Cell and Gene Therapy

First-in-human clinical trial of CAR T cell therapy with new binding mechanism shows promising early responses

Published December. 15. 2023
cgt -First-in-human clinical trial of CAR T cell therapy

Researchers at Penn Medicine’s Abramson Cancer Centre and the Perelman School of Medicine have reported positive early findings from a Phase I clinical trial of AT101, a novel CAR T cell therapy that targets CD19 through a unique binding mechanism. At the higher dose levels examined in the trial, the treatment demonstrated a 100% complete response rate.

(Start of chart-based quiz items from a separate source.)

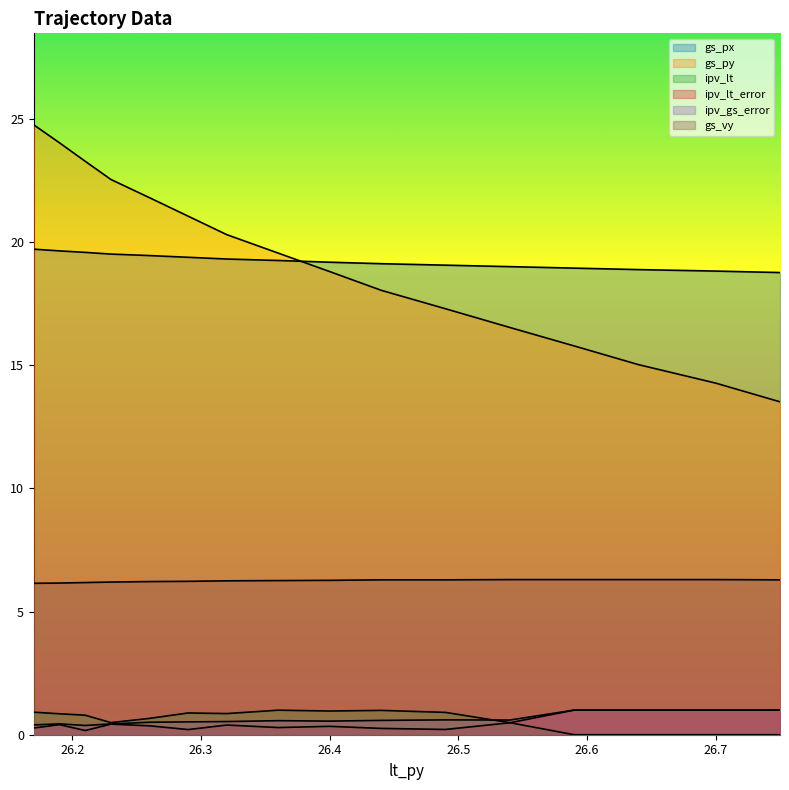

Rank the categories by ipv_lt_error value from highest to lowest.

26.75, 26.7, 26.64, 26.59, 26.54, 26.23, 26.19, 26.32, 26.26, 26.4, 26.36, 26.17, 26.44, 26.49, 26.29, 26.21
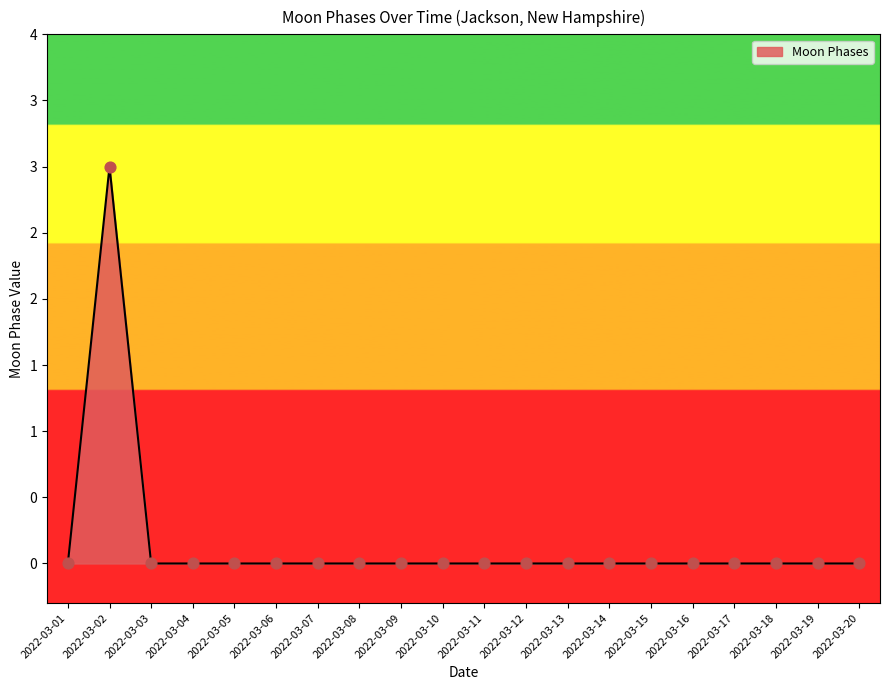

Between 2022-03-20 and 2022-03-01, which is larger?

2022-03-20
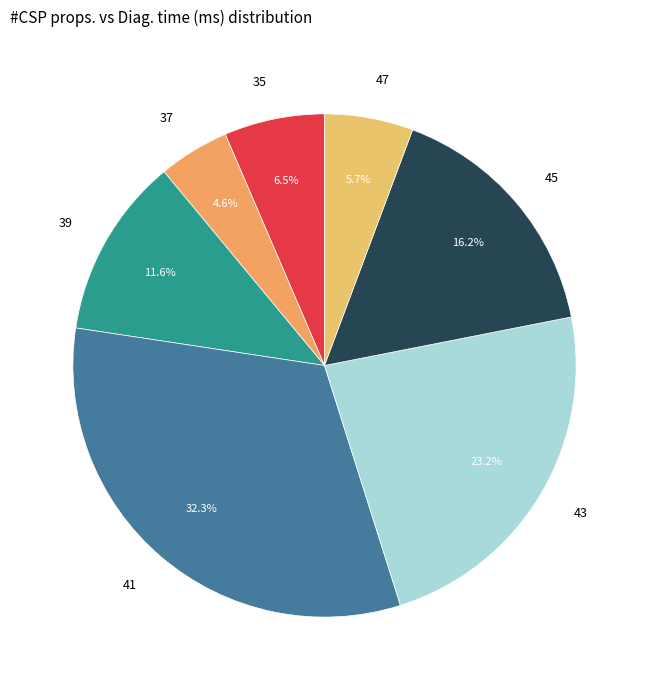

Between 43 and 45, which is larger?

43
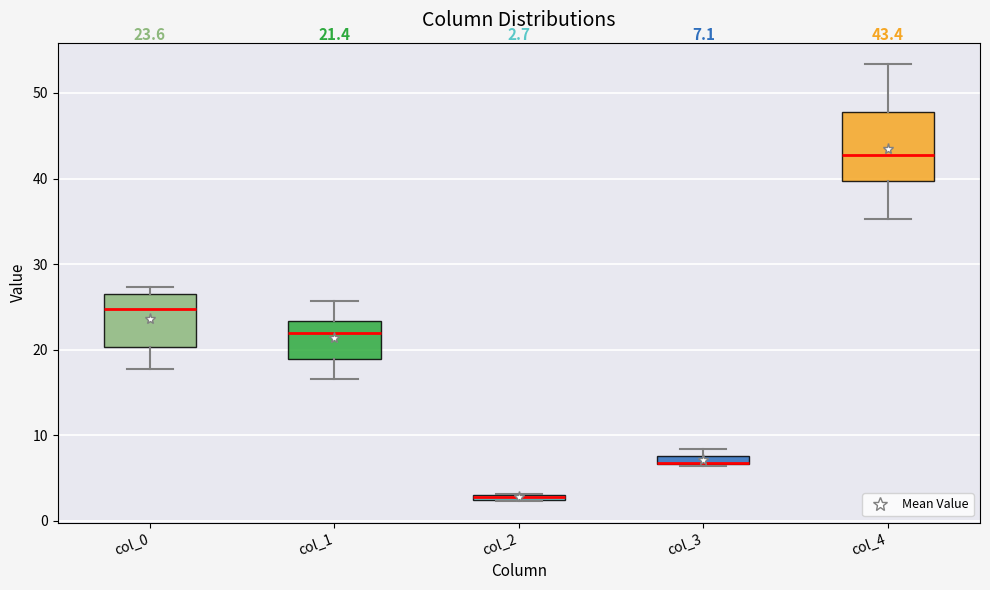

Which box is the tallest, from its lower edge to its upper edge?

col_4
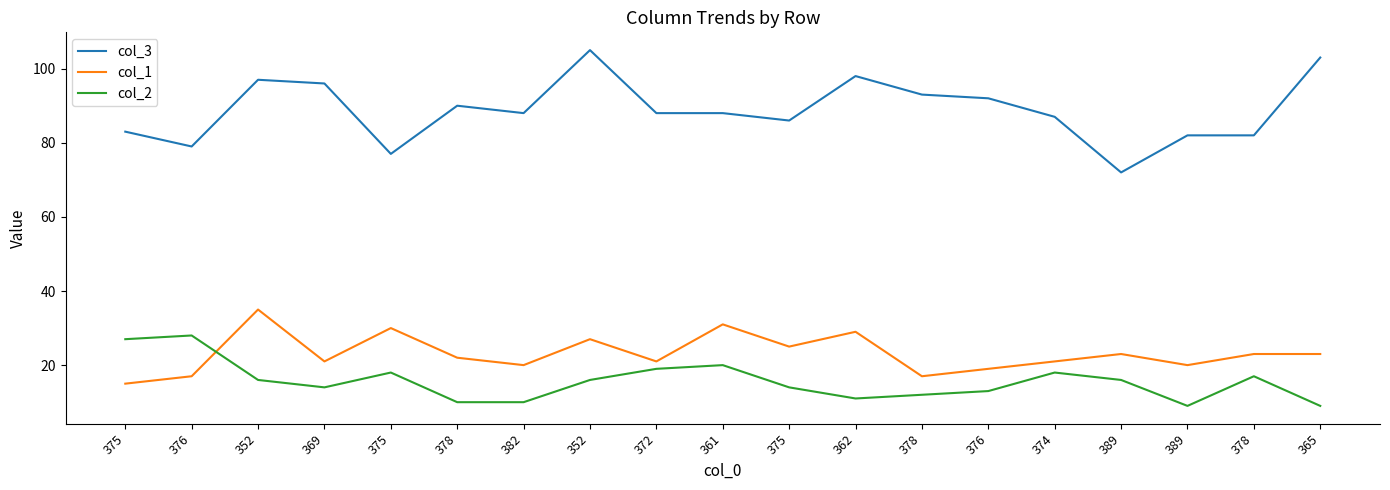

How many lines are shown in the chart?

3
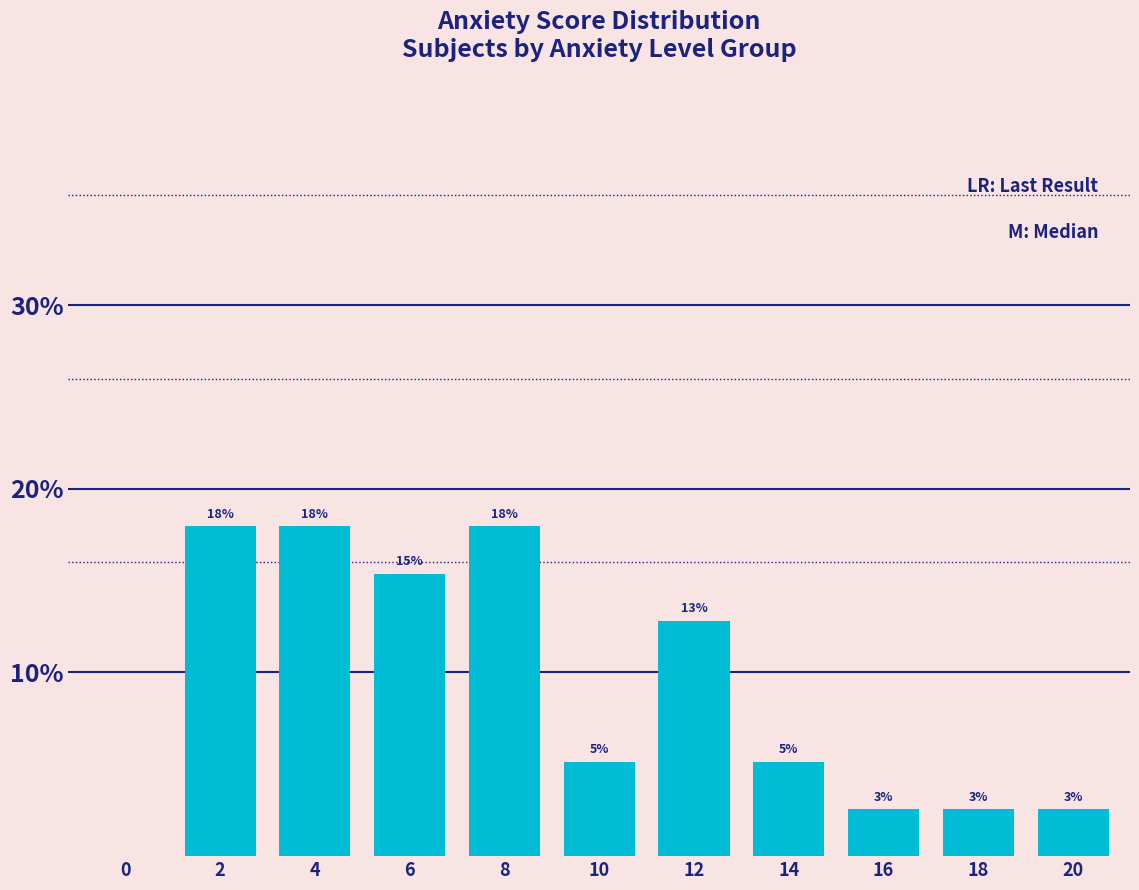

Are the bars horizontal?

No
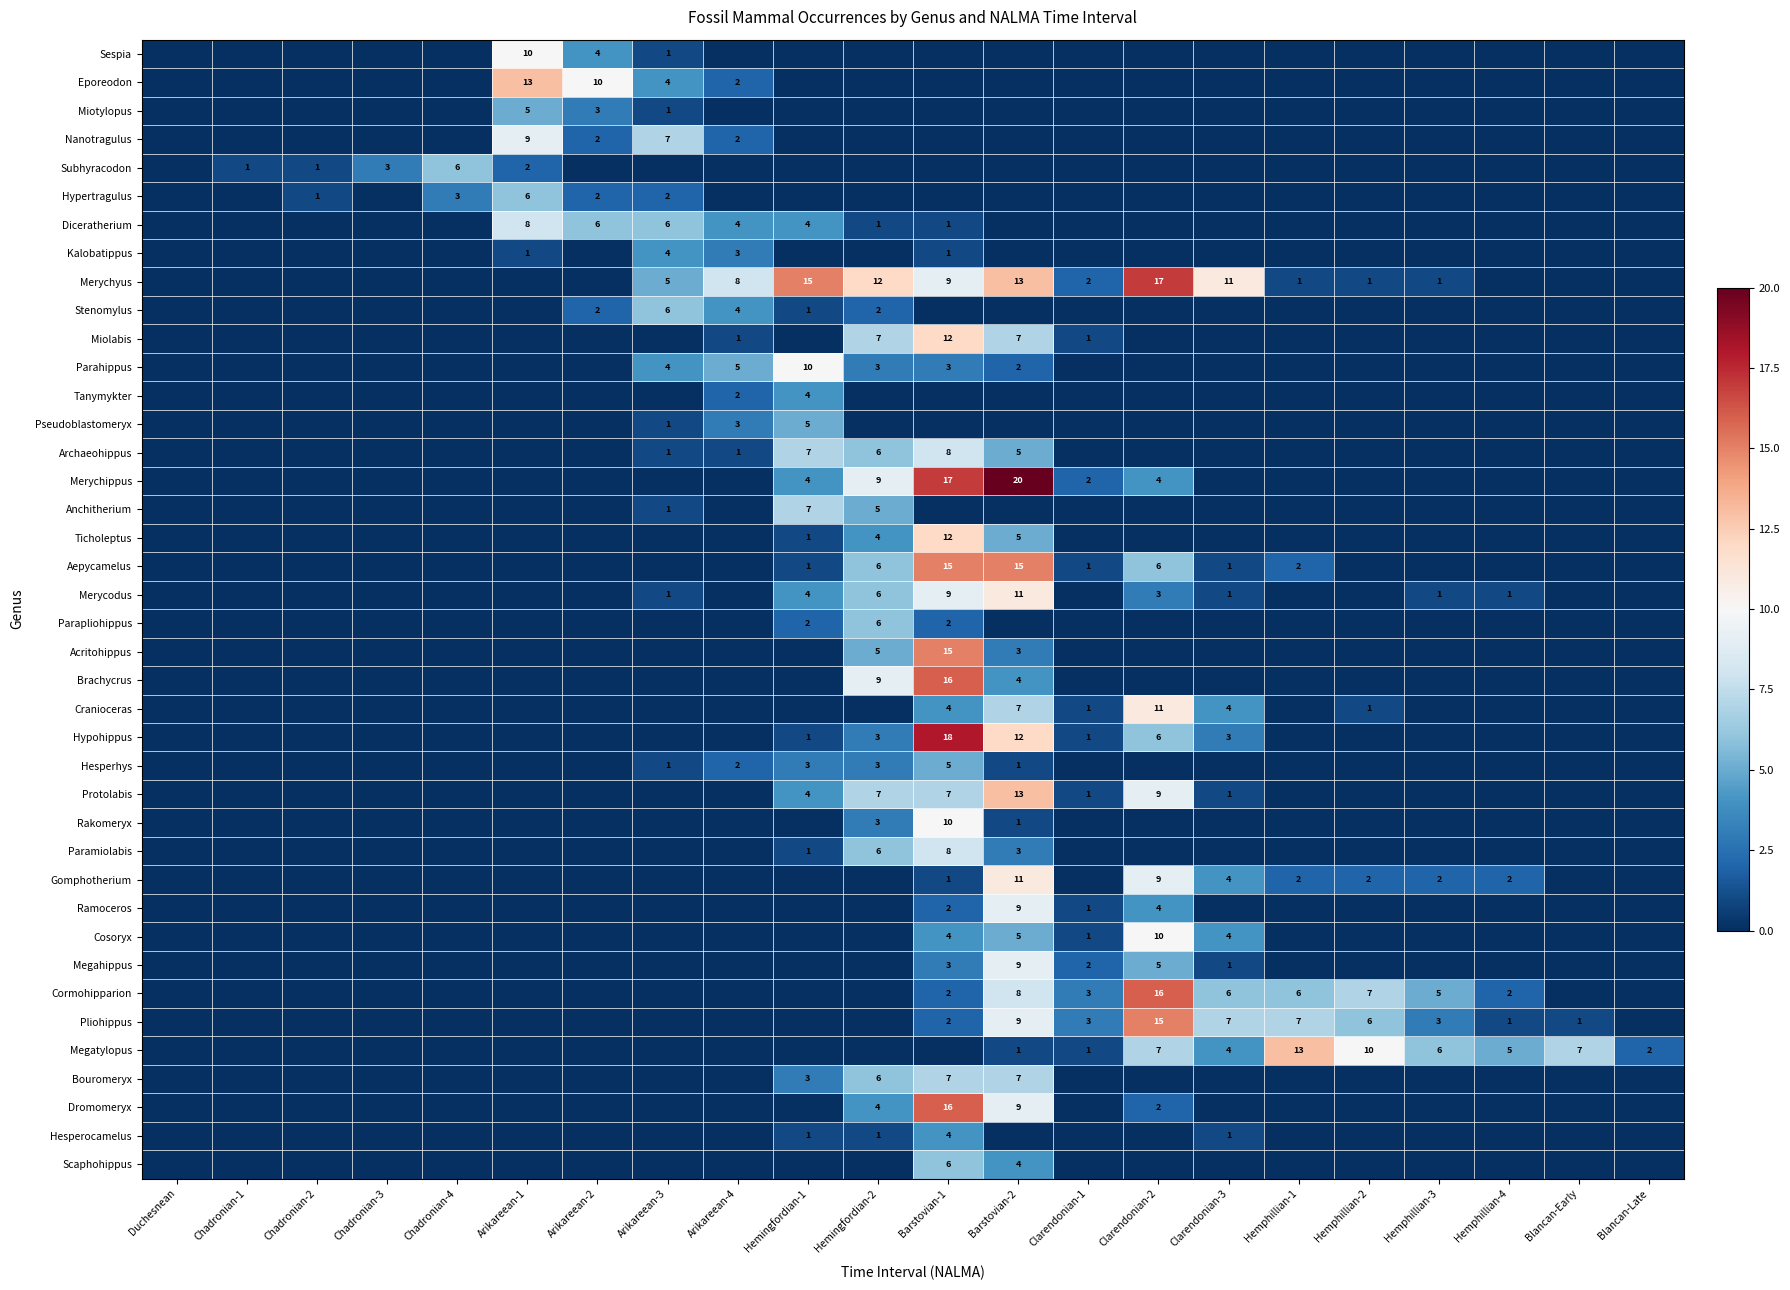

Which has a higher value, Chadronian-3 or Blancan-Late?

Chadronian-3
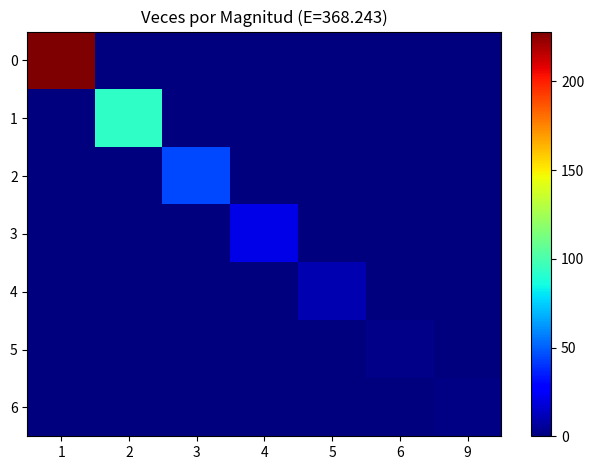

How many distinct data groups are displayed?

7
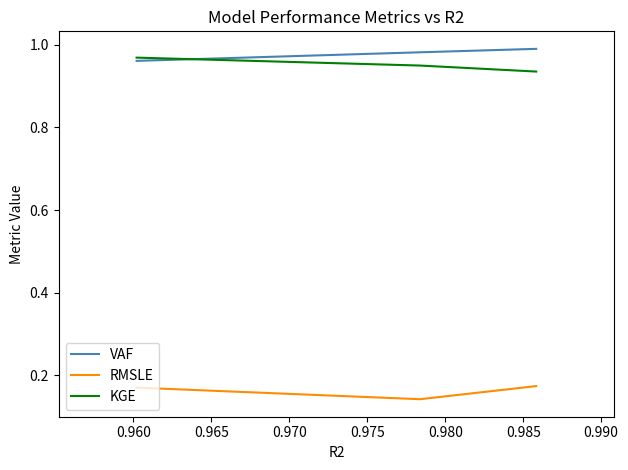

At how many categories does at least one series exceed 0?

3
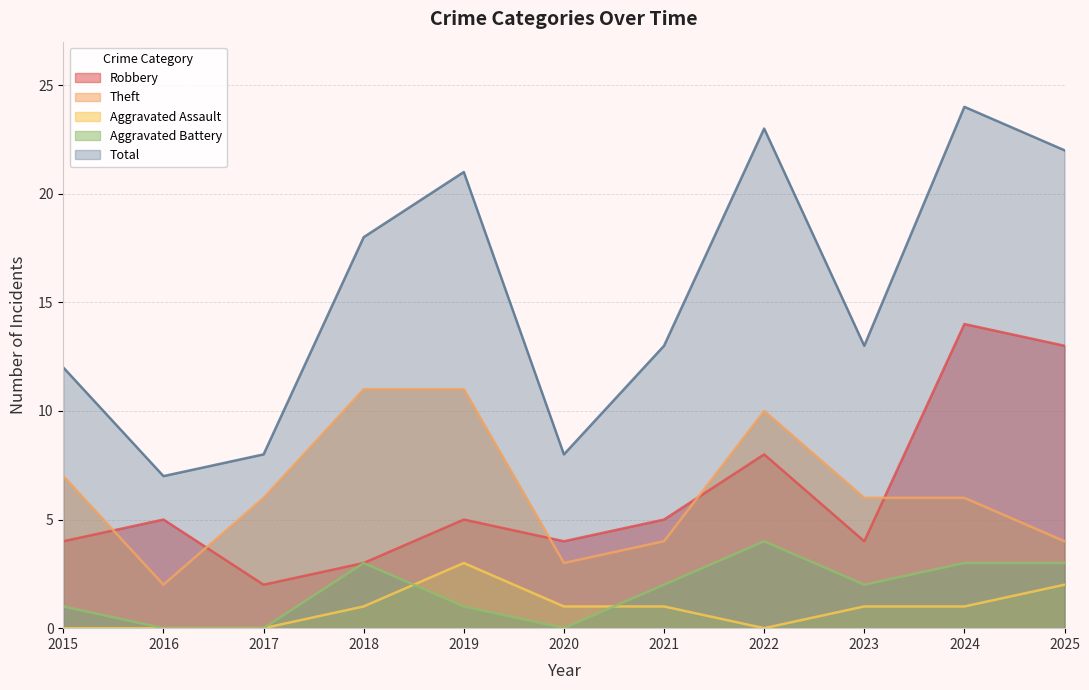

At which category is the sum across all series the highest?

2024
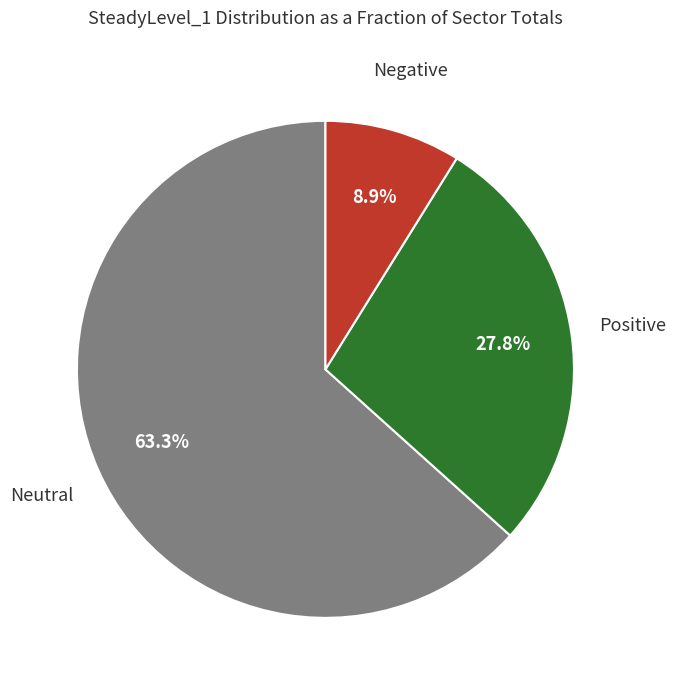

Is there a majority slice in this chart?

Yes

For several patients with blood malignancies who had exhausted all other therapeutic choices, CAR T cell therapy has completely changed their course of care. While CAR T cell therapy produces long-term responses in many people, it doesn’t work in others, or the cancer eventually returns. The same epitope is used by all currently approved CD19 CAR T cell treatments to target CD19. Marco Ruella, an assistant professor of hematology-oncology and the scientific director of the Lymphoma Programme, and his research team, in collaboration with the Korean company AbClon Inc., co-developed a CAR T product (AT101) using cells from the same patient. This product targets CD19 through a different epitope that is closer to the cell membrane via a novel antibody in an attempt to increase the efficacy of CD19 CAR T cell therapy for more patients. 

The Phase I first-in-human clinical trial was conducted in South Korea and enrolled 12 patients with relapsed or refractory B cell non-Hodgkin’s lymphoma (NHL).